If you’ve spent a lot of time with large scale batch predictions where your end product is to ship data (as we have), it’s really fun to do something different and ship a machine learning prediction API. Especially with a consumer facing app, you get people pressing buttons on their smartphones all over the country triggering calls to your service. They are then seeing results as a function of the prediction your model makes at that instant.

You can watch it in real-time as well. SageMaker provides monitoring through cloud watch in the AWS console:

Prediction Latency for Inference Pipeline

Just one example of some of the monitoring charts you can build, this is average latency of the BlazingText endpoint over the last hour as of time of this writing. This includes the BlazingText prediction, as well as custom pre and post processing steps (written in python, using inference pipelines) we tack on for a more custom experience. These inference pipelines allow us to build in text pre-processing like lowercasing, special character removal, and stemming at prediction time. Additionally, we apply post-processing which consists of probability score thresholding and parent category lookup from an in-memory dictionary.

It’s also a fully managed service so we don’t need to worry much about uptime and resiliency, though we do build in failure modes for the services calling SageMaker in case it does go down.

> _Data provided_
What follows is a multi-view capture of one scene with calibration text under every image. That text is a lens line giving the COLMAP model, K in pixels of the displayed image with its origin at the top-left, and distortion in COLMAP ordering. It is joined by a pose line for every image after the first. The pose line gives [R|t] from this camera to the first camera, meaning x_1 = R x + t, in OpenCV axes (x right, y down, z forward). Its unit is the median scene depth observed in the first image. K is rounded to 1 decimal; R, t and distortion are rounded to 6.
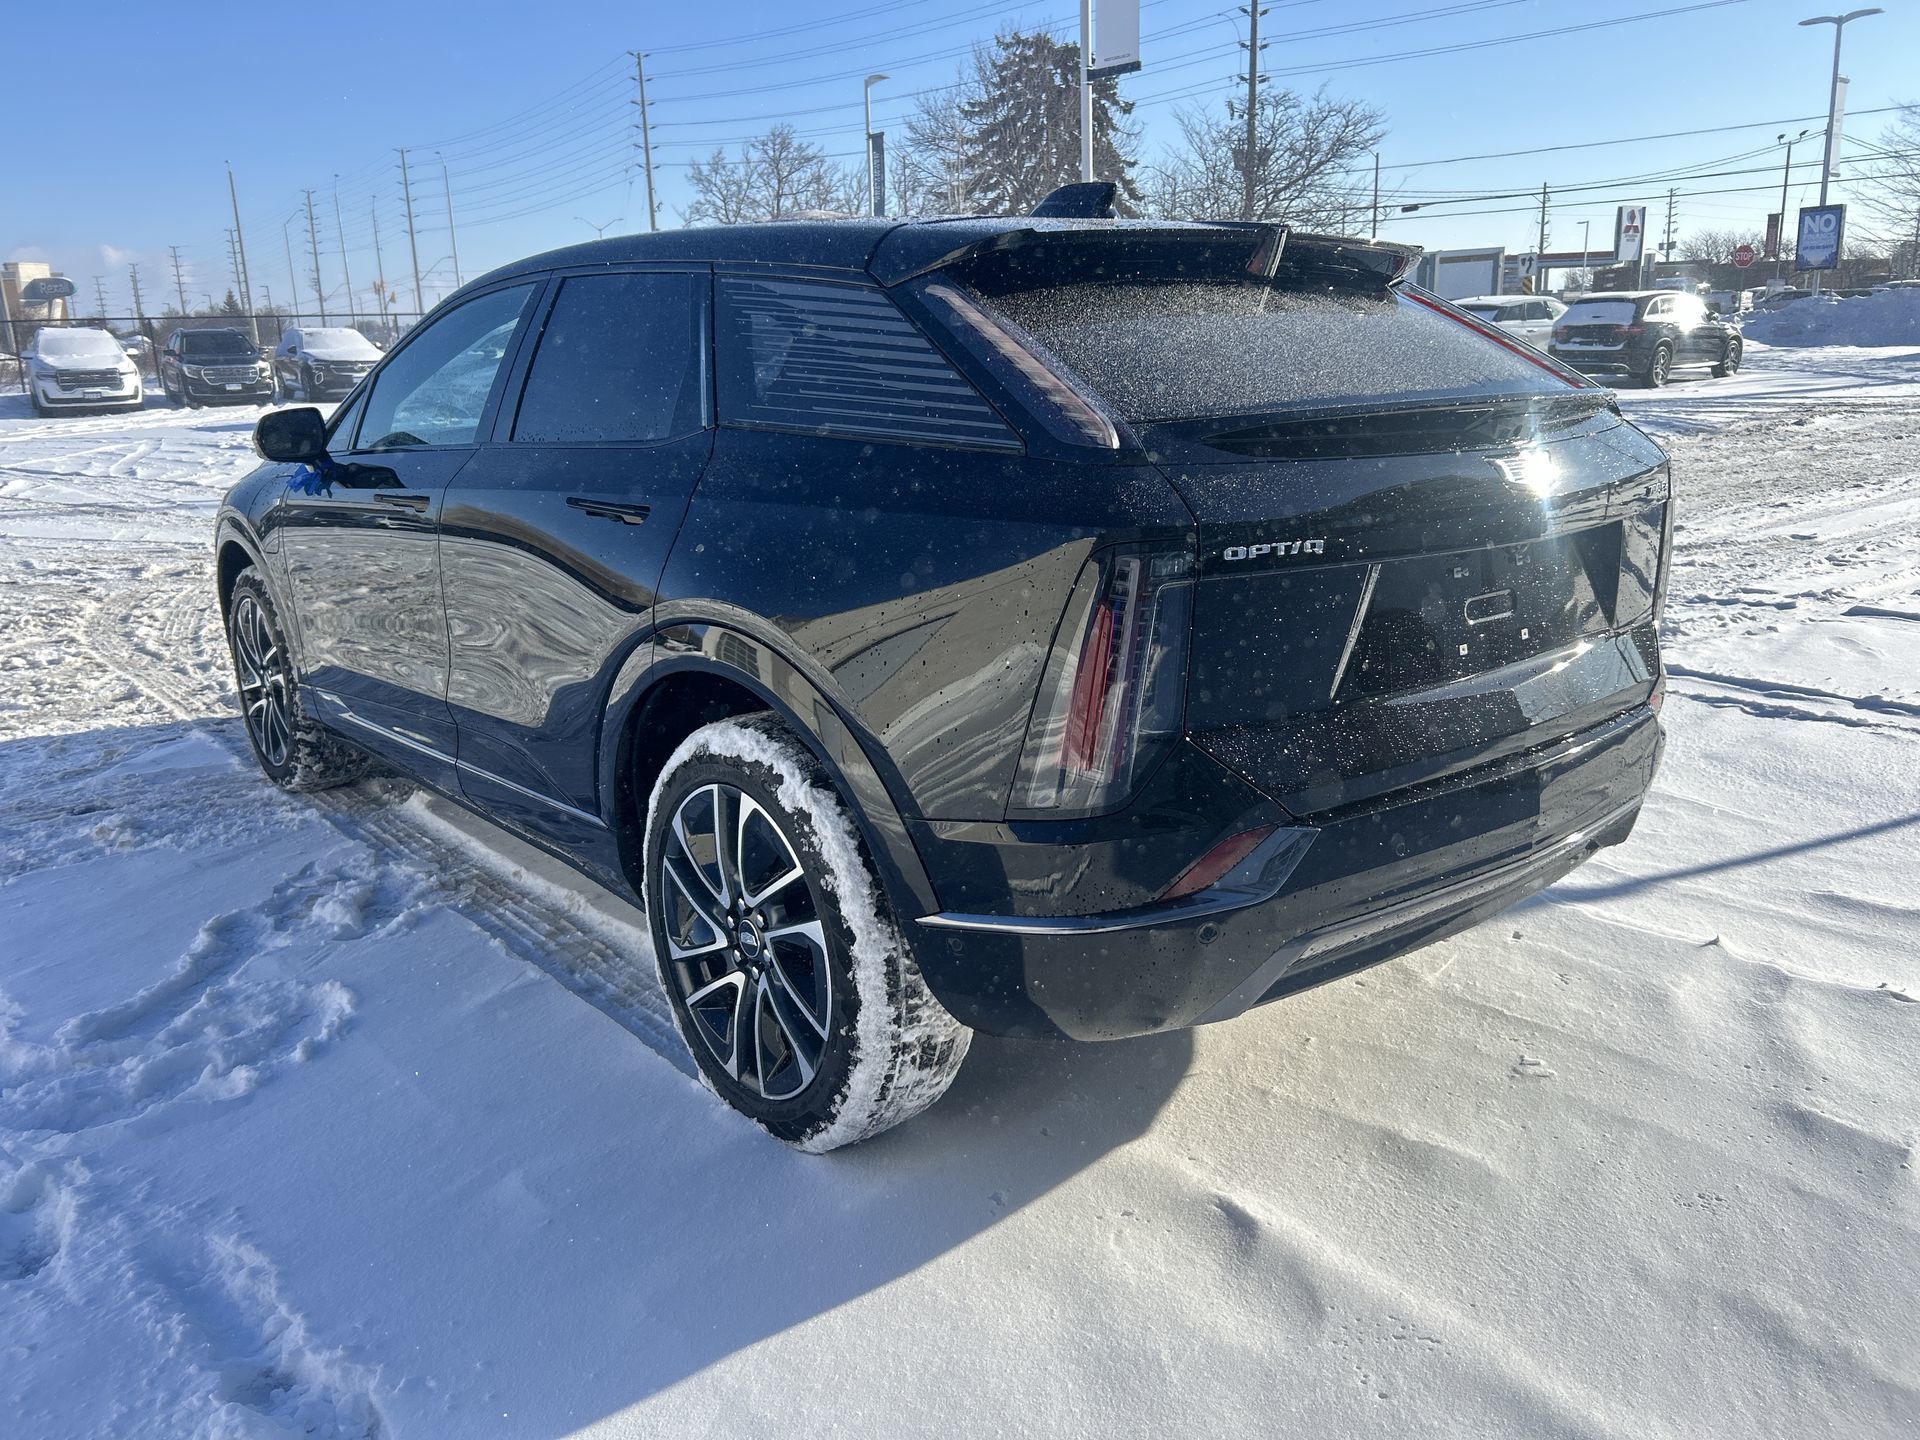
lens RADIAL K [[1455.9, 0, 972.7], [0, 1455.9, 710.4], [0, 0, 1]] dist [0.044438, -0.047910]
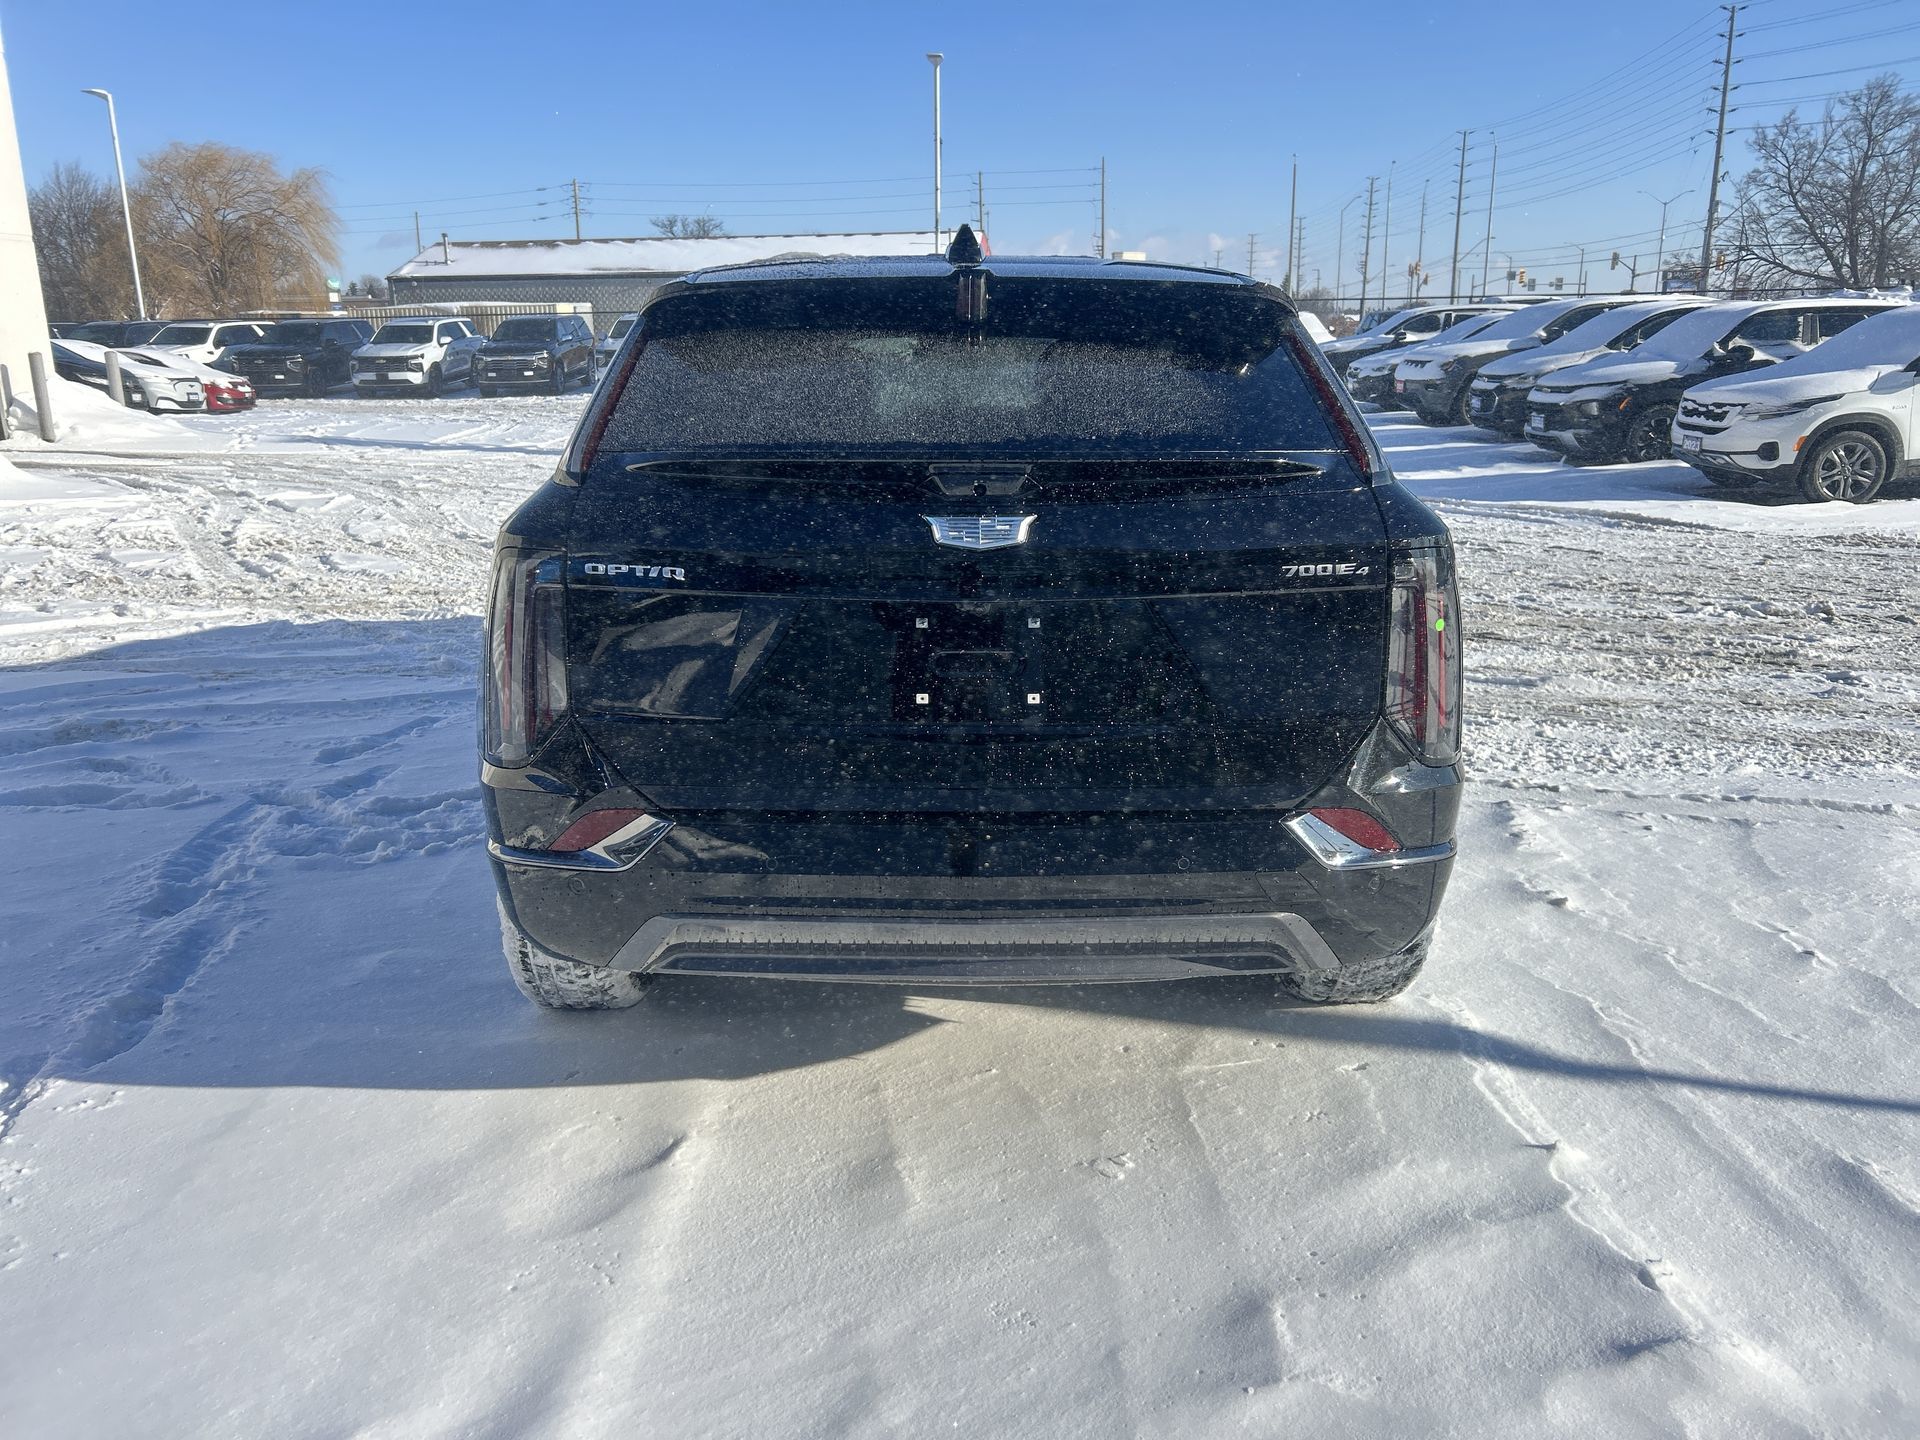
lens RADIAL K [[1455.9, 0, 949.2], [0, 1455.9, 723.5], [0, 0, 1]] dist [0.044438, -0.047910]
pose [[0.774301, 0.182770, -0.605850, 0.730180], [-0.170143, 0.982258, 0.078873, -0.081542], [0.609516, 0.042010, 0.791660, 0.160983]]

> _What you need to do_
Return the passage above on serving predictions through SageMaker word for word, in full.

> _Response for this exercise_
If you’ve spent a lot of time with large scale batch predictions where your end product is to ship data (as we have), it’s really fun to do something different and ship a machine learning prediction API. Especially with a consumer facing app, you get people pressing buttons on their smartphones all over the country triggering calls to your service. They are then seeing results as a function of the prediction your model makes at that instant.

You can watch it in real-time as well. SageMaker provides monitoring through cloud watch in the AWS console:

Prediction Latency for Inference Pipeline

Just one example of some of the monitoring charts you can build, this is average latency of the BlazingText endpoint over the last hour as of time of this writing. This includes the BlazingText prediction, as well as custom pre and post processing steps (written in python, using inference pipelines) we tack on for a more custom experience. These inference pipelines allow us to build in text pre-processing like lowercasing, special character removal, and stemming at prediction time. Additionally, we apply post-processing which consists of probability score thresholding and parent category lookup from an in-memory dictionary.

It’s also a fully managed service so we don’t need to worry much about uptime and resiliency, though we do build in failure modes for the services calling SageMaker in case it does go down.